Animais

Os pesquisadores examinam a paisagem, o suprimento de alimentos, as relações predador-presa


Um novo estudo comparando décadas de registros de monitoramento ambiental confirmou que os caribus canadenses não estão se saindo tão bem quanto outros animais como alces e lobos nas mesmas áreas, e também descobriu o porquê.

O estudo usou 16 anos de dados para examinar mudanças na vegetação, alces, lobos e caribus. “O caribu está declinando em todo o Canadá e recentemente foi perdido nos 48 estados mais baixos”, disse Melanie Dickie, estudante de doutorado no Irving K. Barber College of Science da UBC Okanagan.

“Entender por que o caribu está declinando é o primeiro passo para manejar a espécie com eficácia; nos diz quais partes do problema podemos resolver com ações de manejo e como isso poderia ajudar o caribu.”

Dickie, junto com outros pesquisadores da UBCO, Dr. Clayton Lamb e Dr. Adam Ford, descreve o declínio das populações de caribu como um quebra-cabeça ecológico. Normalmente, existem vários fatores, os quais mudam ao mesmo tempo, tornando difícil identificar como as peças se encaixam. Fatores como a predação por lobos e outros grandes carnívoros, o aumento das populações de alces e veados e a alteração do habitat por meio da extração de recursos e incêndios florestais, todos desempenham um papel. O estudo teve como objetivo esclarecer os papéis que cada um desses desempenha no declínio da população de caribus.

Uma vez que a terra é desmatada por incêndios florestais ou colheita, a floresta madura é transformada em forragens em série iniciais mais produtivas. Quando a copa é removida das árvores, há um aumento significativo da luz solar, permitindo que as plantas do sub-bosque prosperem. Essas plantas fornecem alimentos que beneficiam alces, veados e seus predadores. Esses predadores têm um efeito de transbordamento no caribu mais raro, criando uma competição aparente entre o alce e o caribu.

“Mudanças na produtividade primária têm o potencial de alterar substancialmente as teias alimentares, com resultados positivos para algumas espécies e resultados negativos para outras”, explica Dickie. “Compreender o contexto ambiental e as interações entre as espécies que dão origem a esses diferentes resultados é um grande desafio para a ecologia teórica e aplicada.”

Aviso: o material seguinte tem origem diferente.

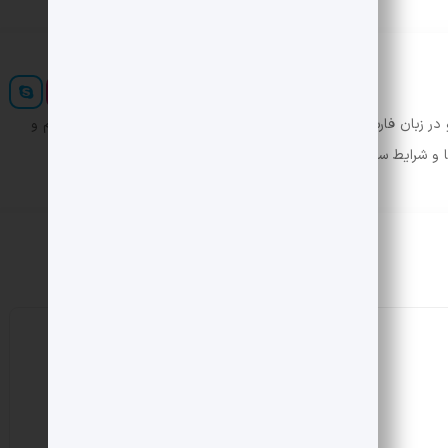
ر زبان فارسی ایجاد کرد. در این صورت می توان امید داشت که تمام و
ها و شرایط سخت تایپ به پایان رسد.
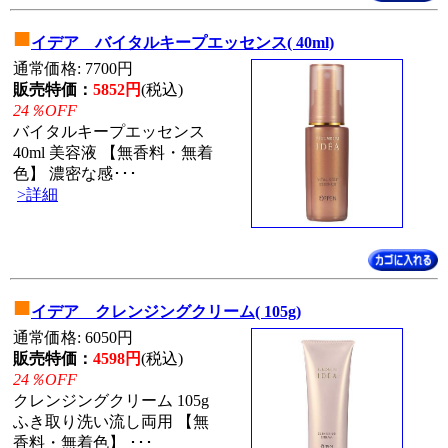
■
イデア バイタルキープエッセンス( 40ml)
通常価格: 7700円
販売特価：
5852円
(税込)
24％OFF
バイタルキープエッセンス
40ml 美容液 【無香料・無着
色】 濃密な感･･･
>詳細
■
イデア クレンジングクリーム( 105g)
通常価格: 6050円
販売特価：
4598円
(税込)
24％OFF
クレンジングクリーム 105g
ふき取り洗い流し両用 【無
香料・無着色】 ･･･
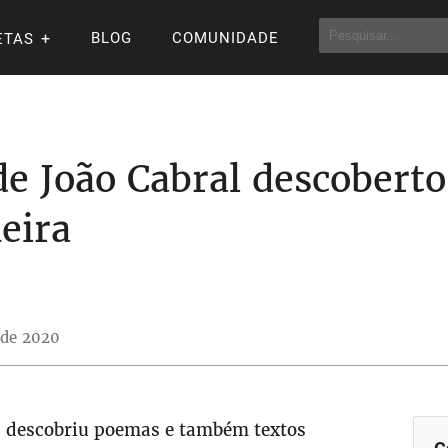
BLOG
COMUNIDADE
ETAS
e João Cabral descoberto
eira
o de 2020
 descobriu poemas e também textos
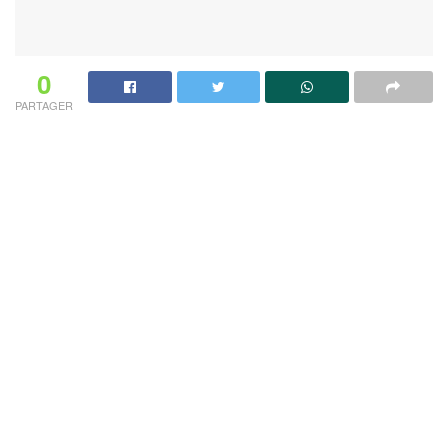
0
PARTAGER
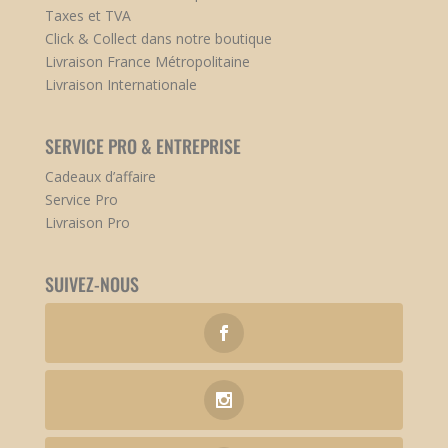
Taxes et TVA
Click & Collect dans notre boutique
Livraison France Métropolitaine
Livraison Internationale
SERVICE PRO & ENTREPRISE
Cadeaux d’affaire
Service Pro
Livraison Pro
SUIVEZ-NOUS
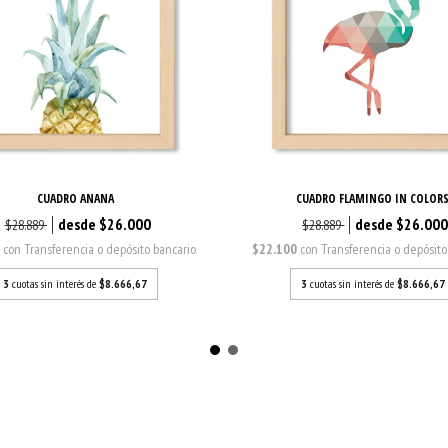
CUADRO ANANA
CUADRO FLAMINGO IN COLOR
$26.000
$26.00
$28.889
$28.889
0
con
Transferencia o depósito bancario
$22.100
con
Transferencia o depósito
3
cuotas sin interés de
$8.666,67
3
cuotas sin interés de
$8.666,67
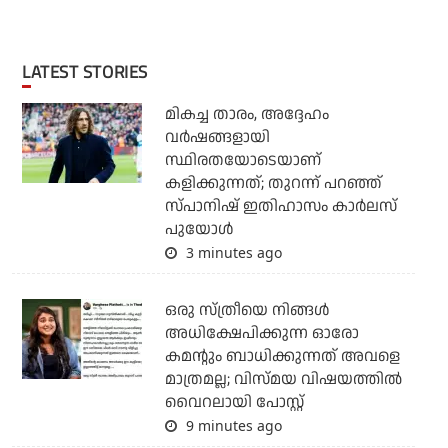
LATEST STORIES
മികച്ച താരം, അദ്ദേഹം
വര്‍ഷങ്ങളായി
സ്ഥിരതയോടെയാണ്
കളിക്കുന്നത്; തുറന്ന് പറഞ്ഞ്
സ്പാനിഷ് ഇതിഹാസം കാര്‍ലസ്
പുയോള്‍
3 minutes ago
ഒരു സ്ത്രീയെ നിങ്ങള്‍
അധിക്ഷേപിക്കുന്ന ഓരോ
കമന്റും ബാധിക്കുന്നത് അവളെ
മാത്രമല്ല; വിസ്മയ വിഷയത്തില്‍
വൈറലായി പോസ്റ്റ്
9 minutes ago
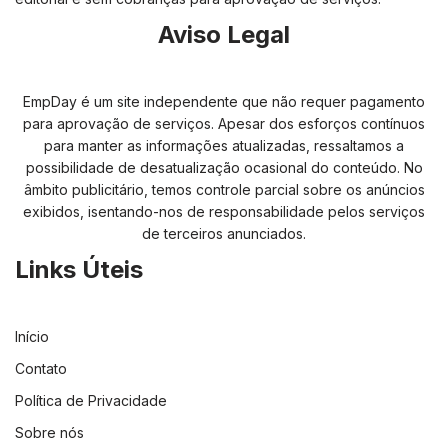
Aviso Legal
EmpDay é um site independente que não requer pagamento
para aprovação de serviços. Apesar dos esforços contínuos
para manter as informações atualizadas, ressaltamos a
possibilidade de desatualização ocasional do conteúdo. No
âmbito publicitário, temos controle parcial sobre os anúncios
exibidos, isentando-nos de responsabilidade pelos serviços
de terceiros anunciados.
Links Úteis
Início
Contato
Política de Privacidade
Sobre nós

Para estabelecer a ligação entre a alteração do habitat e a produtividade primária, os pesquisadores primeiro examinaram as imagens de satélite para mostrar uma ligação entre a exploração madeireira e o crescimento de uma nova vegetação. Eles então usaram dados sobre o número de alces, caribus e lobos para comparar as principais hipóteses sobre como as mudanças na vegetação influenciam essas populações. A análise foi conduzida em uma área de 598.000 quilômetros quadrados localizada no escudo boreal e nas planícies boreais do oeste do Canadá.

Por fim, os pesquisadores determinaram que as populações mais baixas de caribu foram vítimas de uma reação em cadeia ecológica. Os caribu têm uma taxa de crescimento populacional menor em comparação com os alces, o que os torna mais suscetíveis a mudanças na paisagem.

“Descobrimos que o aumento da vegetação caducifólia na paisagem, que os alces gostam de comer, aumentou as populações de alces, o que aumentou os lobos e, por sua vez, diminuiu o caribu”, disse Dickie. “Também descobrimos que o uso da terra pelo homem, como a silvicultura, aumentou significativamente a produtividade da vegetação, sugerindo que esses tipos de uso da terra estão levando ao declínio do caribu por meio de mudanças nos predadores e nas presas.”

A conservação do caribu será um ponto de virada para o Canadá no século 21, acrescenta o Dr. Lamb, Liber Ero Fellow da UBCO. Caribou destaca uma tensão não resolvida entre administração da terra, conservação da vida selvagem e extração de recursos. Além disso, à medida que as populações de caribu continuam a diminuir, os povos indígenas são forçados a enfrentar as crescentes ameaças à segurança alimentar, às tradições culturais e à violação dos direitos dos tratados.

“Não podemos atribuir o declínio do caribu a um ou outro fator”, diz ele. “Mas entender a importância relativa desses fatores e como eles interagem pode nos ajudar a entender como podemos controlar as populações de caribus em face da mudança climática contínua e do uso da terra”.

O estudo, recentemente publicado no Proceedings of the Royal Society, Foi parcialmente financiado pelo Governo dos Territórios do Noroeste, o Governo de Alberta, a Caribou Resource Industry Collaboration, a Sociedade de Pesquisa e Inovação de Petróleo e Gás da Colúmbia Britânica e o Liber Ero Grant.